# DOCUMENT SEGMENT

>>>>>

Preface to the Original Edition
In writing this book, my objective is to accomplish two goals: first, to help readers become more successful investors, and second, to chart a course for change in the mutual fund industry. My first objective is familiar terrain. In Bogle on Mutual Funds, published in 1993, I set forth a commonsense approach to developing a sound investment program through mutual funds. Similarly, this book focuses exclusively on mutual funds, for I believe that a widely diversified portfolio of stocks and bonds is essential to long-term investing. For nearly all investors, the most sensible and efficient way to diversify is through mutual funds. Common Sense on Mutual Funds, however, even as it covers some of the same ideas as my previous book, addresses the significant changes in the investment landscape that have since taken place.

<<<<<

# TASK BRIEF
Write the next part of the preface on mutual fund investing, starting right after its last sentence. The items that come next are not needed.

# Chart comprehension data

>>>>>

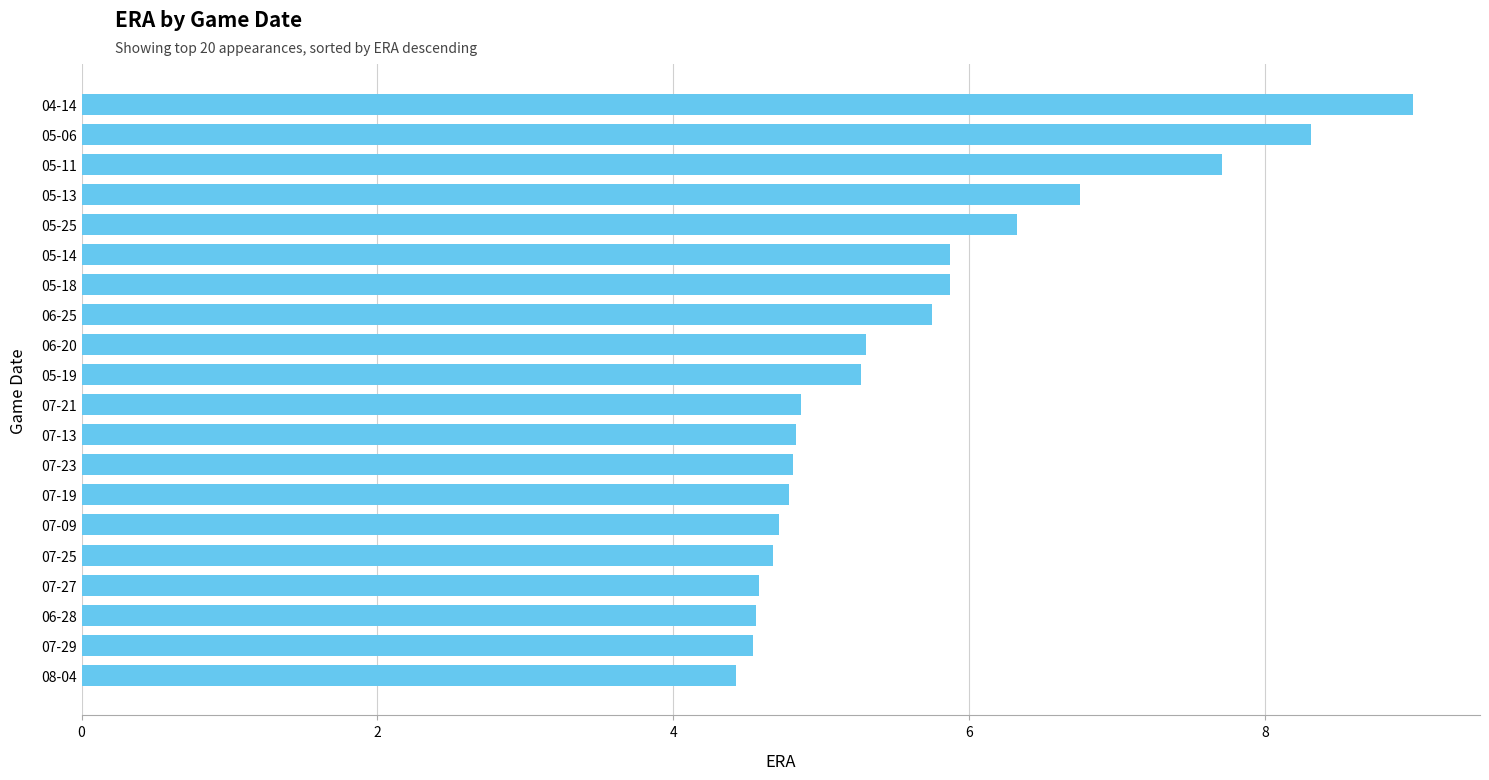

How many values are below 5?

10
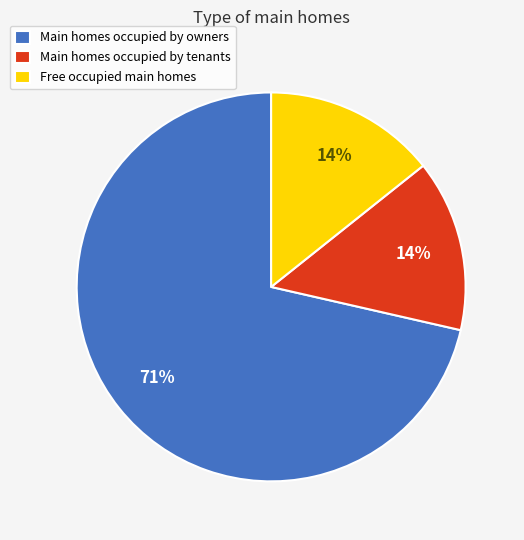

To the nearest percent, what is the average slice percentage?

33%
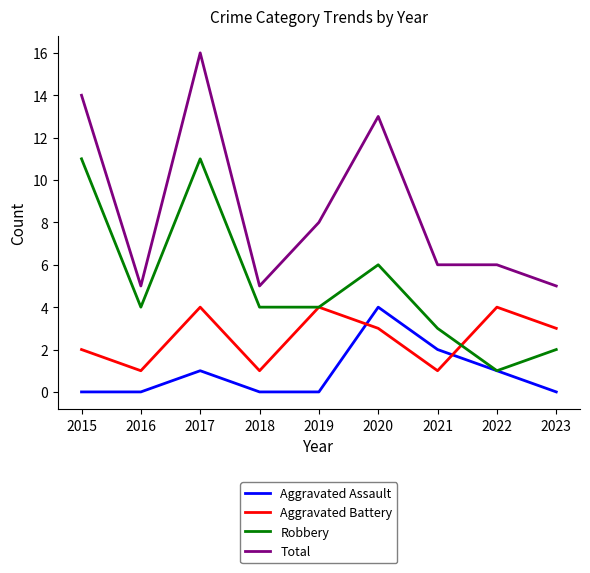

After their last crossing, which series has the higher values: Aggravated Assault or Aggravated Battery?

Aggravated Battery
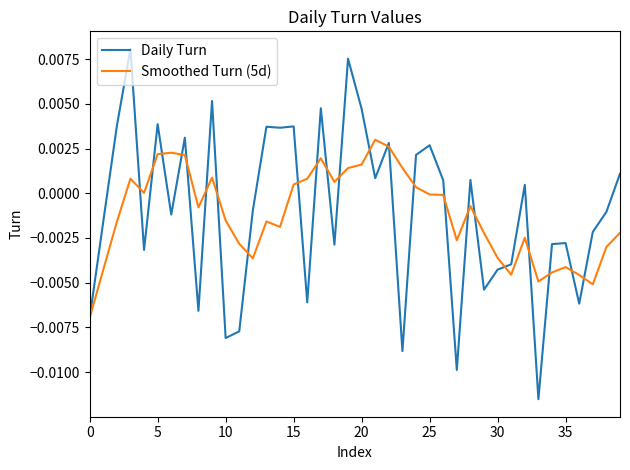

List the series in order of their peak value, lowest first.

Smoothed Turn (5d), Daily Turn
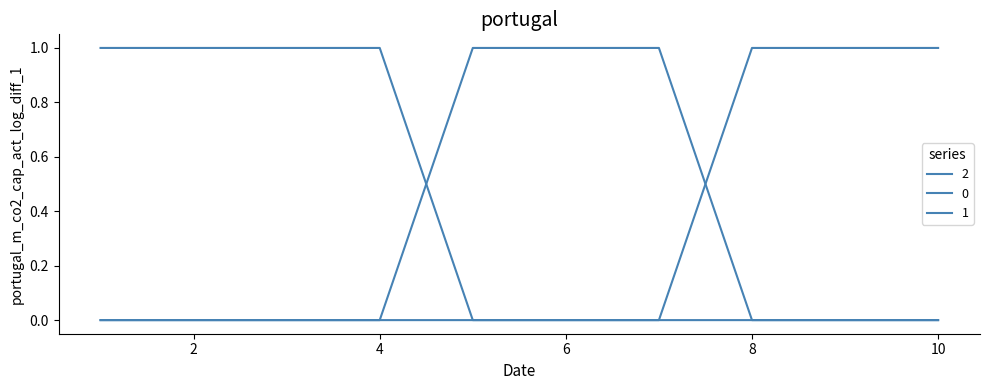

Reading left to right, extract all data points from this chart.

0: 0	0	0	0	1	1	1	0	0	0
1: 0	0	0	0	0	0	0	1	1	1
2: 1	1	1	1	0	0	0	0	0	0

<<<<<

# RESPONSE FOR THIS EXERCISE
My second objective marks new literary, if not professional, terrain for me. In the past decade, as strong financial markets have made mutual funds the investment of choice for millions of shareholders, the industry has embraced practices that threaten to diminish seriously their chances of successful long-term investing. Amid the mutual fund industry’s disorienting promotional din, Common Sense on Mutual Funds identifies these practices and presents simple principles for implementing a sound investment program. These investment principles also form the basis for my call for industry change. If mutual funds are to remain the investment of choice for America’s families, change is imperative.
It is time for investors to examine these issues. Mutual fund shareholders are now 50 million strong, and their ranks are growing rapidly. Industry assets exceed $5 trillion, compared with $1 trillion when the 1990s began. Mutual funds have assumed an increasingly central role in our financial lives; for most investors, they represent the best hope of reaching important goals such as a secure retirement. It is imperative that we consider the issues that will determine the success of fund shareholders and the fund industry in the coming century.
This is a book with a strong point of view. Its point of view is increasingly endorsed by mutual fund investors, but only rarely endorsed by other fund industry leaders, at least in their public pronouncements. Indeed, my position more likely receives negative responses: grudging acceptance, marked skepticism, downright opposition, and even bitter denunciation.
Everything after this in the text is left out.